SOURCE DATA:
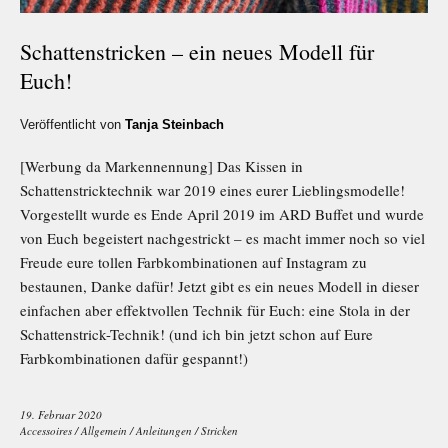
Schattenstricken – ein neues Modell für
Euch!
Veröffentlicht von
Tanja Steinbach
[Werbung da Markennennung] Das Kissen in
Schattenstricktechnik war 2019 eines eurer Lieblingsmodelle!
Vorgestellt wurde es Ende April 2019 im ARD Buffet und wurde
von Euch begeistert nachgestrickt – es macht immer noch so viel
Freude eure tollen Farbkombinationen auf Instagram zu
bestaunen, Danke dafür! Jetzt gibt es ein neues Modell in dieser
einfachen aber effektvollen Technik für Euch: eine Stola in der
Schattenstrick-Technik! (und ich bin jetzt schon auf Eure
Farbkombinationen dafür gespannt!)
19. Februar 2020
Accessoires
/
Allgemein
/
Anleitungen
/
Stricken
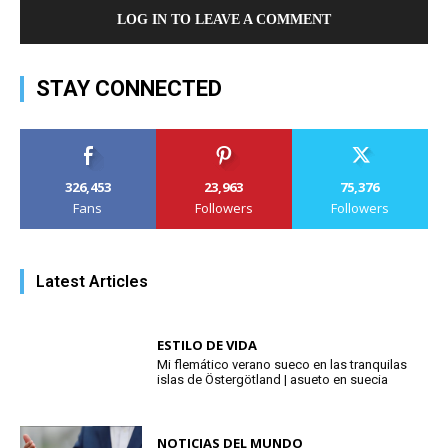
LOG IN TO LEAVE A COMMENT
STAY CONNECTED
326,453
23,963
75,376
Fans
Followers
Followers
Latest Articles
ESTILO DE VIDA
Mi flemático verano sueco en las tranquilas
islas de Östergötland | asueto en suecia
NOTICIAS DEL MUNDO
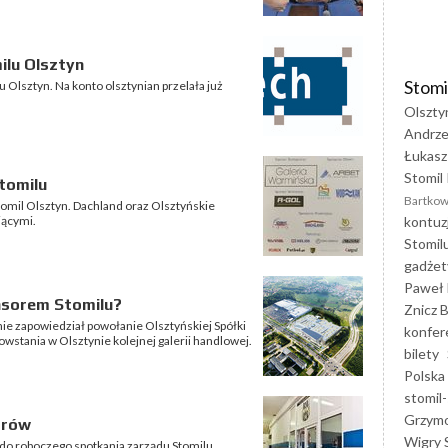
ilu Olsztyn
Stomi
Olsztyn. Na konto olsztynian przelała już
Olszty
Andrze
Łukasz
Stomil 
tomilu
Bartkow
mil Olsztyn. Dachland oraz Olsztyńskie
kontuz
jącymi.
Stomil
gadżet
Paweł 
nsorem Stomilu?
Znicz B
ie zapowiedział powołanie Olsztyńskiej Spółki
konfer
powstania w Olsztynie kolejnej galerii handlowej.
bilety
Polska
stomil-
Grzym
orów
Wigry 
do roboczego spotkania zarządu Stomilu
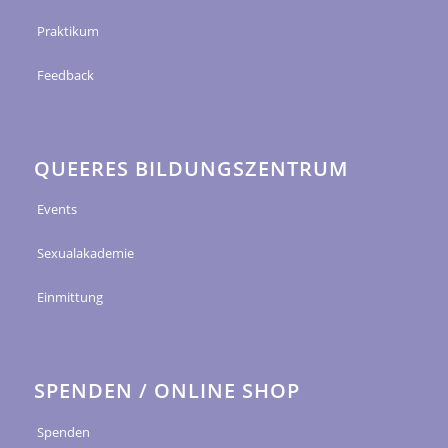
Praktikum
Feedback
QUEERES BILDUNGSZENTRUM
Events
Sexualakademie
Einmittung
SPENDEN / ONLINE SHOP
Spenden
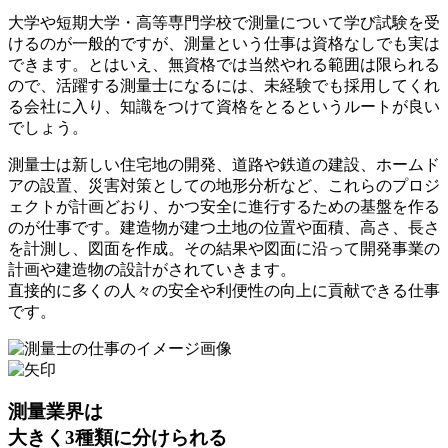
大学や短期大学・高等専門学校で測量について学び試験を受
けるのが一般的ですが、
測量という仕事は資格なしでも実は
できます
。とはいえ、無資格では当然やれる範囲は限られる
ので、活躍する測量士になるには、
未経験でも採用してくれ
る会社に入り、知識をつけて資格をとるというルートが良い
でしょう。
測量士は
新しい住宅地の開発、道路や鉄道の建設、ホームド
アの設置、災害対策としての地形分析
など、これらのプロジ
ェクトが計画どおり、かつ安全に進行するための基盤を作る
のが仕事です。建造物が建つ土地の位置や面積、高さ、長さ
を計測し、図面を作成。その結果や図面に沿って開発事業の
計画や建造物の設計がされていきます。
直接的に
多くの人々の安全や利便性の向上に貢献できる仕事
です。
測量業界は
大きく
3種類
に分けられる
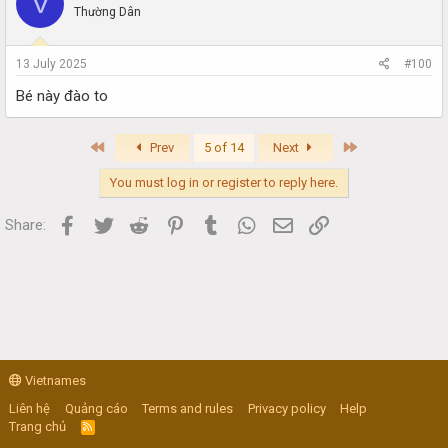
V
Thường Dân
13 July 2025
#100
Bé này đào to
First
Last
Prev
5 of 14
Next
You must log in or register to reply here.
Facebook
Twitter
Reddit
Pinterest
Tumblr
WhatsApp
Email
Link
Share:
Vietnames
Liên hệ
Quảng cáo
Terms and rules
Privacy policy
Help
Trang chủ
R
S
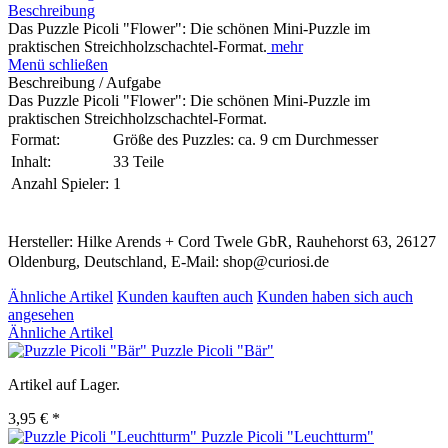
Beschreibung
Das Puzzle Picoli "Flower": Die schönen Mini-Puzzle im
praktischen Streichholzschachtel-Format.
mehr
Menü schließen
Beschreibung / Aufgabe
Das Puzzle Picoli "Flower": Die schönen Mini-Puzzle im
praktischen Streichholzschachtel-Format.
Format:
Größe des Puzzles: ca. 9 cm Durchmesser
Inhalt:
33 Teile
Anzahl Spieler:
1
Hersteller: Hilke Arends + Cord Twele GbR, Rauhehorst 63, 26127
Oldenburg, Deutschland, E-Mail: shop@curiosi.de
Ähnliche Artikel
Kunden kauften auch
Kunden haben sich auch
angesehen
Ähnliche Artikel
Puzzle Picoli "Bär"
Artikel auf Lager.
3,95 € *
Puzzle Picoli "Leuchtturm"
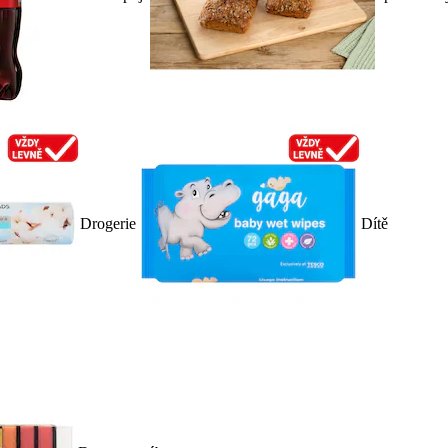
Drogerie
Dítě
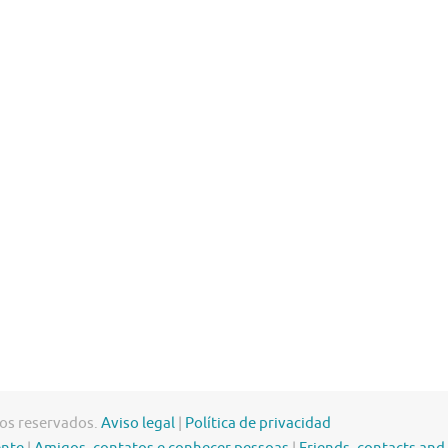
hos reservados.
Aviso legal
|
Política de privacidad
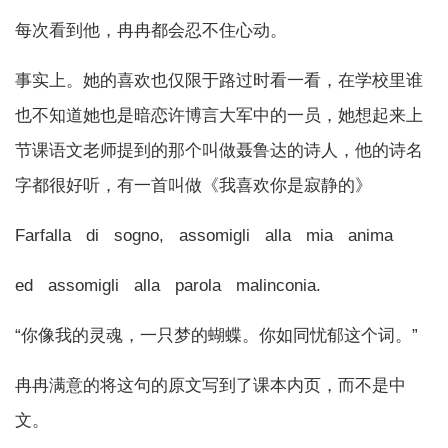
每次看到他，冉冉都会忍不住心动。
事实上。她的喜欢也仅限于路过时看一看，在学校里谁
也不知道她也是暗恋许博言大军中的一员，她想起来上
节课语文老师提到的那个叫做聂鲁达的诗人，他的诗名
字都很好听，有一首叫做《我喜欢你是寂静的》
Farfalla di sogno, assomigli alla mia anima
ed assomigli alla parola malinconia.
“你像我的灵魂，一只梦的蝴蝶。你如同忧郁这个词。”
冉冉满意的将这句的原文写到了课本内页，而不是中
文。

REQUIRED WORK: Copy all the text lines from the rows above word for word, leaving out the pictures.

RESPONSE BELOW:
Schattenstricken – ein neues Modell für
Euch!
Veröffentlicht von
Tanja Steinbach
[Werbung da Markennennung] Das Kissen in
Schattenstricktechnik war 2019 eines eurer Lieblingsmodelle!
Vorgestellt wurde es Ende April 2019 im ARD Buffet und wurde
von Euch begeistert nachgestrickt – es macht immer noch so viel
Freude eure tollen Farbkombinationen auf Instagram zu
bestaunen, Danke dafür! Jetzt gibt es ein neues Modell in dieser
einfachen aber effektvollen Technik für Euch: eine Stola in der
Schattenstrick-Technik! (und ich bin jetzt schon auf Eure
Farbkombinationen dafür gespannt!)
19. Februar 2020
Accessoires
/
Allgemein
/
Anleitungen
/
Stricken
LOG IN TO LEAVE A COMMENT
STAY CONNECTED
326,453
23,963
75,376
Fans
Followers
Followers
Latest Articles
ESTILO DE VIDA
Mi flemático verano sueco en las tranquilas
islas de Östergötland | asueto en suecia
NOTICIAS DEL MUNDO
ilu Olsztyn
Stomi
Olsztyn. Na konto olsztynian przelała już
Olszty
Andrze
Łukasz
Stomil 
tomilu
Bartkow
mil Olsztyn. Dachland oraz Olsztyńskie
kontuz
jącymi.
Stomil
gadżet
Paweł 
nsorem Stomilu?
Znicz B
ie zapowiedział powołanie Olsztyńskiej Spółki
konfer
powstania w Olsztynie kolejnej galerii handlowej.
bilety
Polska
stomil-
Grzym
orów
Wigry 
do roboczego spotkania zarządu Stomilu
Praktikum
Feedback
QUEERES BILDUNGSZENTRUM
Events
Sexualakademie
Einmittung
SPENDEN / ONLINE SHOP
Spenden
大学や短期大学・高等専門学校で測量について学び試験を受
けるのが一般的ですが、
測量という仕事は資格なしでも実は
できます
。とはいえ、無資格では当然やれる範囲は限られる
ので、活躍する測量士になるには、
未経験でも採用してくれ
る会社に入り、知識をつけて資格をとるというルートが良い
でしょう。
測量士は
新しい住宅地の開発、道路や鉄道の建設、ホームド
アの設置、災害対策としての地形分析
など、これらのプロジ
ェクトが計画どおり、かつ安全に進行するための基盤を作る
のが仕事です。建造物が建つ土地の位置や面積、高さ、長さ
を計測し、図面を作成。その結果や図面に沿って開発事業の
計画や建造物の設計がされていきます。
直接的に
多くの人々の安全や利便性の向上に貢献できる仕事
です。
測量業界は
大きく
3種類
に分けられる
V
Thường Dân
13 July 2025
#100
Bé này đào to
First
Last
Prev
5 of 14
Next
You must log in or register to reply here.
Facebook
Twitter
Reddit
Pinterest
Tumblr
WhatsApp
Email
Link
Share:
Vietnames
Liên hệ
Quảng cáo
Terms and rules
Privacy policy
Help
Trang chủ
R
S
Beschreibung
Das Puzzle Picoli "Flower": Die schönen Mini-Puzzle im
praktischen Streichholzschachtel-Format.
mehr
Menü schließen
Beschreibung / Aufgabe
Das Puzzle Picoli "Flower": Die schönen Mini-Puzzle im
praktischen Streichholzschachtel-Format.
Format:
Größe des Puzzles: ca. 9 cm Durchmesser
Inhalt:
33 Teile
Anzahl Spieler:
1
Hersteller: Hilke Arends + Cord Twele GbR, Rauhehorst 63, 26127
Oldenburg, Deutschland, E-Mail: shop@curiosi.de
Ähnliche Artikel
Kunden kauften auch
Kunden haben sich auch
angesehen
Ähnliche Artikel
Puzzle Picoli "Bär"
Artikel auf Lager.
3,95 € *
Puzzle Picoli "Leuchtturm"
Drogerie
Dítě
hos reservados.
Aviso legal
|
Política de privacidad
每次看到他，冉冉都会忍不住心动。
事实上。她的喜欢也仅限于路过时看一看，在学校里谁
也不知道她也是暗恋许博言大军中的一员，她想起来上
节课语文老师提到的那个叫做聂鲁达的诗人，他的诗名
字都很好听，有一首叫做《我喜欢你是寂静的》
Farfalla di sogno, assomigli alla mia anima
ed assomigli alla parola malinconia.
“你像我的灵魂，一只梦的蝴蝶。你如同忧郁这个词。”
冉冉满意的将这句的原文写到了课本内页，而不是中
文。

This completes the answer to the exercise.